-------- Supplied records --------

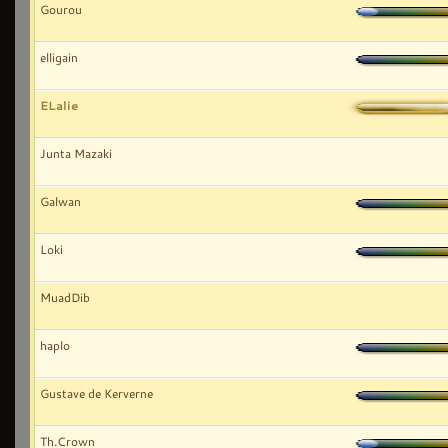
Gourou
elligain
ELalie
Junta Mazaki
Galwan
Loki
MuadDib
haplo
Gustave de Kerverne
Th.Crown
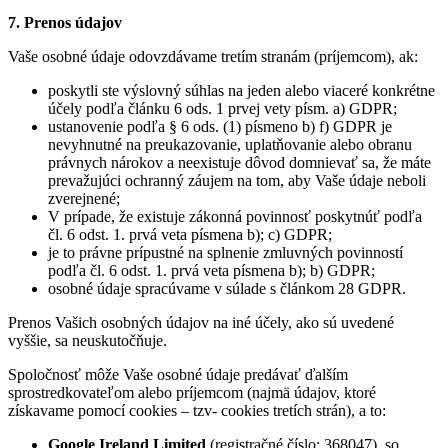
7. Prenos údajov
Vaše osobné údaje odovzdávame tretím stranám (príjemcom), ak:
poskytli ste výslovný súhlas na jeden alebo viaceré konkrétne
účely podľa článku 6 ods. 1 prvej vety písm. a) GDPR;
ustanovenie podľa § 6 ods. (1) písmeno b) f) GDPR je
nevyhnutné na preukazovanie, uplatňovanie alebo obranu
právnych nárokov a neexistuje dôvod domnievať sa, že máte
prevažujúci ochranný záujem na tom, aby Vaše údaje neboli
zverejnené;
V prípade, že existuje zákonná povinnosť poskytnúť podľa
čl. 6 odst. 1. prvá veta písmena b); c) GDPR;
je to právne prípustné na splnenie zmluvných povinností
podľa čl. 6 odst. 1. prvá veta písmena b); b) GDPR;
osobné údaje spracúvame v súlade s článkom 28 GDPR.
Prenos Vašich osobných údajov na iné účely, ako sú uvedené
vyššie, sa neuskutočňuje.
Spoločnosť môže Vaše osobné údaje predávať ďalším
sprostredkovateľom alebo príjemcom (najmä údajov, ktoré
získavame pomocí cookies – tzv- cookies tretích strán), a to:
Google Ireland Limited
(registračné číslo: 368047), so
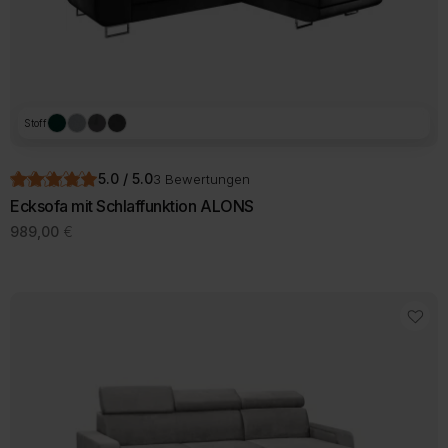
Stoff
5.0 / 5.0
3 Bewertungen
Ecksofa mit Schlaffunktion ALONS
989,00
€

--------

• **Action item**:
Retype the text of every item above verbatim, leaving the pictures out of your answer.

• **Written solution**:
Gourou
elligain
ELalie
Junta Mazaki
Galwan
Loki
MuadDib
haplo
Gustave de Kerverne
Th.Crown
7. Prenos údajov
Vaše osobné údaje odovzdávame tretím stranám (príjemcom), ak:
poskytli ste výslovný súhlas na jeden alebo viaceré konkrétne
účely podľa článku 6 ods. 1 prvej vety písm. a) GDPR;
ustanovenie podľa § 6 ods. (1) písmeno b) f) GDPR je
nevyhnutné na preukazovanie, uplatňovanie alebo obranu
právnych nárokov a neexistuje dôvod domnievať sa, že máte
prevažujúci ochranný záujem na tom, aby Vaše údaje neboli
zverejnené;
V prípade, že existuje zákonná povinnosť poskytnúť podľa
čl. 6 odst. 1. prvá veta písmena b); c) GDPR;
je to právne prípustné na splnenie zmluvných povinností
podľa čl. 6 odst. 1. prvá veta písmena b); b) GDPR;
osobné údaje spracúvame v súlade s článkom 28 GDPR.
Prenos Vašich osobných údajov na iné účely, ako sú uvedené
vyššie, sa neuskutočňuje.
Spoločnosť môže Vaše osobné údaje predávať ďalším
sprostredkovateľom alebo príjemcom (najmä údajov, ktoré
získavame pomocí cookies – tzv- cookies tretích strán), a to:
Google Ireland Limited
(registračné číslo: 368047), so
Stoff
5.0 / 5.0
3 Bewertungen
Ecksofa mit Schlaffunktion ALONS
989,00
€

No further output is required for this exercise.